Saved entries

——————————

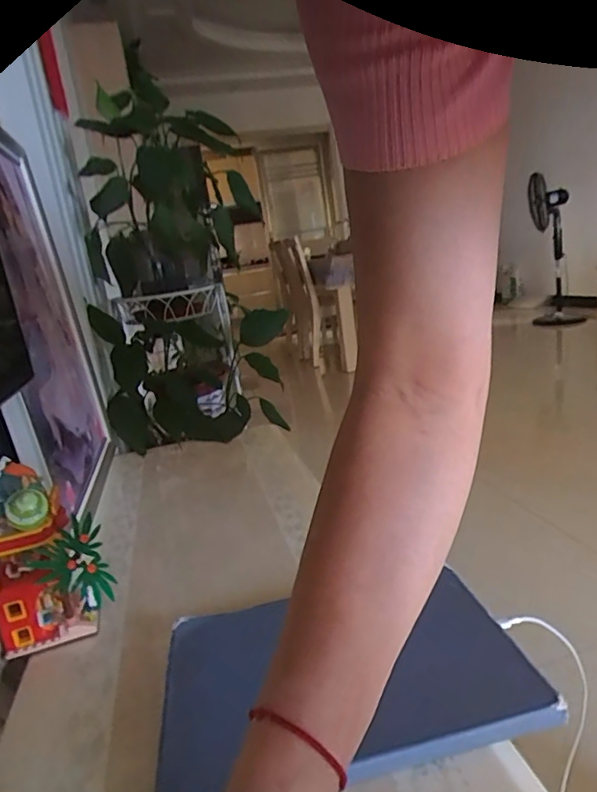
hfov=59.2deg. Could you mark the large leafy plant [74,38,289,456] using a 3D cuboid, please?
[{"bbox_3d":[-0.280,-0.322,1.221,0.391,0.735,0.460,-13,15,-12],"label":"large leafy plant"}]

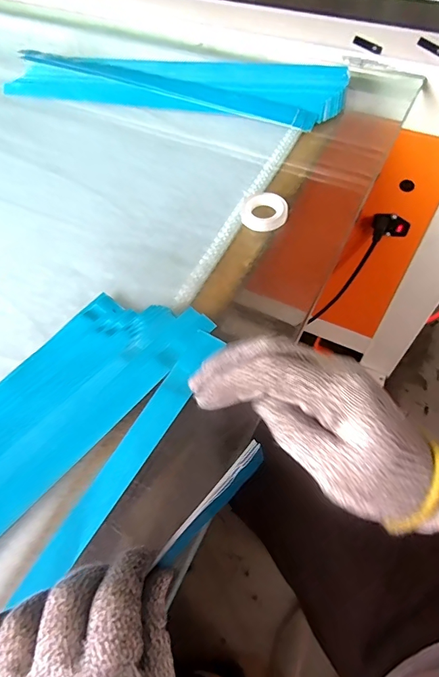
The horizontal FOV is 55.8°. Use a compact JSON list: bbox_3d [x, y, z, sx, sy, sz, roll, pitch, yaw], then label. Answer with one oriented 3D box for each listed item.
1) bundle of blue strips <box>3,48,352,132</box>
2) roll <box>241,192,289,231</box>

——————————

Scan the records for the word "roll" and copy every line where it is found.

The horizontal FOV is 55.8°. Use a compact JSON list: bbox_3d [x, y, z, sx, sy, sz, roll, pitch, yaw], then label. Answer with one oriented 3D box for each listed item.
2) roll <box>241,192,289,231</box>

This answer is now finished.